_TASK STATEMENT_
Every line in the data must be transcribed exactly.
____ DATA TO EXAMINE
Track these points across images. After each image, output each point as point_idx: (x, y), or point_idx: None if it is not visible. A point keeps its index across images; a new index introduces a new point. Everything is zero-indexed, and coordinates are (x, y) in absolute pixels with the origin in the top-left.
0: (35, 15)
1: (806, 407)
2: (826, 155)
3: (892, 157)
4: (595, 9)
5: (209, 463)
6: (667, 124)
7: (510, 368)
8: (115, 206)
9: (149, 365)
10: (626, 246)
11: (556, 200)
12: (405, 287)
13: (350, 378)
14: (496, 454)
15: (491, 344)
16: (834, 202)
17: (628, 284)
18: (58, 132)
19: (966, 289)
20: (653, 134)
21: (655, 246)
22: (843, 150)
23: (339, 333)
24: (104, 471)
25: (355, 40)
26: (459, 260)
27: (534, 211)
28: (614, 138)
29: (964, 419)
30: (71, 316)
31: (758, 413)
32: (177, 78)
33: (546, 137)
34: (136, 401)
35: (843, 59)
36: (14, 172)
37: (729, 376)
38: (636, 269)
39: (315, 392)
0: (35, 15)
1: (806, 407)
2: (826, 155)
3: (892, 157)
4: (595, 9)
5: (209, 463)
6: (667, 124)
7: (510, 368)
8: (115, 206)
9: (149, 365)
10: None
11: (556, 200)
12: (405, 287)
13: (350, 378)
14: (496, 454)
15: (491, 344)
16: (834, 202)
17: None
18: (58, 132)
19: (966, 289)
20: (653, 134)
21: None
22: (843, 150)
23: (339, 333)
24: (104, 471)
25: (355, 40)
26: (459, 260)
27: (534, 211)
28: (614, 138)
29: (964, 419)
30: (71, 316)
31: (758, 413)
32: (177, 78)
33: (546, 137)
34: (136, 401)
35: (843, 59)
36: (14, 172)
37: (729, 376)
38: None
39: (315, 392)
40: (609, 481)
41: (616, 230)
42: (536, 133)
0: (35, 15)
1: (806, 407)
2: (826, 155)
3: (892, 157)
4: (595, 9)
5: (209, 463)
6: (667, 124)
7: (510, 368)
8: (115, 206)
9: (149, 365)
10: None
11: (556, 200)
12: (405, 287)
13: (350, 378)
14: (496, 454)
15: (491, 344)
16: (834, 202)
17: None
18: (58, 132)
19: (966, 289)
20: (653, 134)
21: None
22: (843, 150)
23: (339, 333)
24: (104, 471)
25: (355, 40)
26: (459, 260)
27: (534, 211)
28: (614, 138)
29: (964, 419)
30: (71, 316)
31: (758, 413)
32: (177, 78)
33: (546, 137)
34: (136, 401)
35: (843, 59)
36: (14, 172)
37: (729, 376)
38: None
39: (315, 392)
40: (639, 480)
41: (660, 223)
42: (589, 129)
________
_RESULT OF THIS TASK_
Track these points across images. After each image, output each point as point_idx: (x, y), or point_idx: None if it is not visible. A point keeps its index across images; a new index introduces a new point. Everything is zero-indexed, and coordinates are (x, y) in absolute pixels with the origin in the top-left.
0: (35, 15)
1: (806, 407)
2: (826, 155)
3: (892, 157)
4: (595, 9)
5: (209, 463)
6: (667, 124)
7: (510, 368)
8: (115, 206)
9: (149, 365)
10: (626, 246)
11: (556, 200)
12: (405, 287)
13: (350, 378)
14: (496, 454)
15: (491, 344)
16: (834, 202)
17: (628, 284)
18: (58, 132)
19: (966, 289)
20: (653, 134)
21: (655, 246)
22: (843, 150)
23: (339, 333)
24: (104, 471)
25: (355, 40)
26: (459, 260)
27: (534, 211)
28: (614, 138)
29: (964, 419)
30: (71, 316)
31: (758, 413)
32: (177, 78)
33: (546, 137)
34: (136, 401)
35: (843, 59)
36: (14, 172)
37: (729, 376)
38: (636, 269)
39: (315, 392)
0: (35, 15)
1: (806, 407)
2: (826, 155)
3: (892, 157)
4: (595, 9)
5: (209, 463)
6: (667, 124)
7: (510, 368)
8: (115, 206)
9: (149, 365)
10: None
11: (556, 200)
12: (405, 287)
13: (350, 378)
14: (496, 454)
15: (491, 344)
16: (834, 202)
17: None
18: (58, 132)
19: (966, 289)
20: (653, 134)
21: None
22: (843, 150)
23: (339, 333)
24: (104, 471)
25: (355, 40)
26: (459, 260)
27: (534, 211)
28: (614, 138)
29: (964, 419)
30: (71, 316)
31: (758, 413)
32: (177, 78)
33: (546, 137)
34: (136, 401)
35: (843, 59)
36: (14, 172)
37: (729, 376)
38: None
39: (315, 392)
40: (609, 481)
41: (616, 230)
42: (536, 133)
0: (35, 15)
1: (806, 407)
2: (826, 155)
3: (892, 157)
4: (595, 9)
5: (209, 463)
6: (667, 124)
7: (510, 368)
8: (115, 206)
9: (149, 365)
10: None
11: (556, 200)
12: (405, 287)
13: (350, 378)
14: (496, 454)
15: (491, 344)
16: (834, 202)
17: None
18: (58, 132)
19: (966, 289)
20: (653, 134)
21: None
22: (843, 150)
23: (339, 333)
24: (104, 471)
25: (355, 40)
26: (459, 260)
27: (534, 211)
28: (614, 138)
29: (964, 419)
30: (71, 316)
31: (758, 413)
32: (177, 78)
33: (546, 137)
34: (136, 401)
35: (843, 59)
36: (14, 172)
37: (729, 376)
38: None
39: (315, 392)
40: (639, 480)
41: (660, 223)
42: (589, 129)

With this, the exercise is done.